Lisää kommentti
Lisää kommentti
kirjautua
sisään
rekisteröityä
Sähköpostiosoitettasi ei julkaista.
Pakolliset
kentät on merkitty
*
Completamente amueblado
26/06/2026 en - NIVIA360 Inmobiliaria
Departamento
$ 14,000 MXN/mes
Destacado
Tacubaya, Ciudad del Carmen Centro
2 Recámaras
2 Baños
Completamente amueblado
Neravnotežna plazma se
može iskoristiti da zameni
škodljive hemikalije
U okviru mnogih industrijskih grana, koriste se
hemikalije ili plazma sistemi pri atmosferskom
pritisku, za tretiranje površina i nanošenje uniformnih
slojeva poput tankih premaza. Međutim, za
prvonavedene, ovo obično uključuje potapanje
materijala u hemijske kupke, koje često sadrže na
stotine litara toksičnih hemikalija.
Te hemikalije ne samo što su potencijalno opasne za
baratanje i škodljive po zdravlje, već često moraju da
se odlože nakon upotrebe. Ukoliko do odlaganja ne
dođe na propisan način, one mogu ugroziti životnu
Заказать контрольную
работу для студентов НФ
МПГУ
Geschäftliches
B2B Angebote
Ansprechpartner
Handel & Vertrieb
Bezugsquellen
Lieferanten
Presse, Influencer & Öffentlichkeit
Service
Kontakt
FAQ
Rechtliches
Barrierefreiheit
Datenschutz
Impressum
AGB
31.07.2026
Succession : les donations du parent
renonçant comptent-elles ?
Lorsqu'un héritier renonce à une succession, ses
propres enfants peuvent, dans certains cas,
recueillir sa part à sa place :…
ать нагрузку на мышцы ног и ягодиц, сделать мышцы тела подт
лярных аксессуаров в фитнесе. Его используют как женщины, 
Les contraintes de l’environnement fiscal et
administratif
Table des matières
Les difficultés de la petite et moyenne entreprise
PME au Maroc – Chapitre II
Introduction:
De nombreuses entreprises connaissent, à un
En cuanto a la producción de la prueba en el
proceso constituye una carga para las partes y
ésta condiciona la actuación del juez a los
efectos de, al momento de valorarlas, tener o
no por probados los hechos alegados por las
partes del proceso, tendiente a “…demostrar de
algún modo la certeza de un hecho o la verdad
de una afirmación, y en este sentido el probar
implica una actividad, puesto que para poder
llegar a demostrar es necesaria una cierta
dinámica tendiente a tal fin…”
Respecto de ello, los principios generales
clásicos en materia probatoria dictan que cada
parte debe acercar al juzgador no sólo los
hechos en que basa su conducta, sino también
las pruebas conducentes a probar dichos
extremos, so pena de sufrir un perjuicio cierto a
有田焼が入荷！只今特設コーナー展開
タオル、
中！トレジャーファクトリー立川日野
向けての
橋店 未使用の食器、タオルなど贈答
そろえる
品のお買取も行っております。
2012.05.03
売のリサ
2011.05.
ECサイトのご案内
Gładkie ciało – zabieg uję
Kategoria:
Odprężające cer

◆ WORK INSTRUCTION: Could you give the lines of the material, from the first line through the line containing "materijala u hemijske", as a JSON list of strings with one string per line, leaving out blank lines and including both ends?

◆ SOLUTION FOR THIS TASK:
[
  "Lisää kommentti",
  "Lisää kommentti",
  "kirjautua",
  "sisään",
  "rekisteröityä",
  "Sähköpostiosoitettasi ei julkaista.",
  "Pakolliset",
  "kentät on merkitty",
  "*",
  "Completamente amueblado",
  "26/06/2026 en - NIVIA360 Inmobiliaria",
  "Departamento",
  "$ 14,000 MXN/mes",
  "Destacado",
  "Tacubaya, Ciudad del Carmen Centro",
  "2 Recámaras",
  "2 Baños",
  "Completamente amueblado",
  "Neravnotežna plazma se",
  "može iskoristiti da zameni",
  "škodljive hemikalije",
  "U okviru mnogih industrijskih grana, koriste se",
  "hemikalije ili plazma sistemi pri atmosferskom",
  "pritisku, za tretiranje površina i nanošenje uniformnih",
  "slojeva poput tankih premaza. Međutim, za",
  "prvonavedene, ovo obično uključuje potapanje",
  "materijala u hemijske kupke, koje često sadrže na"
]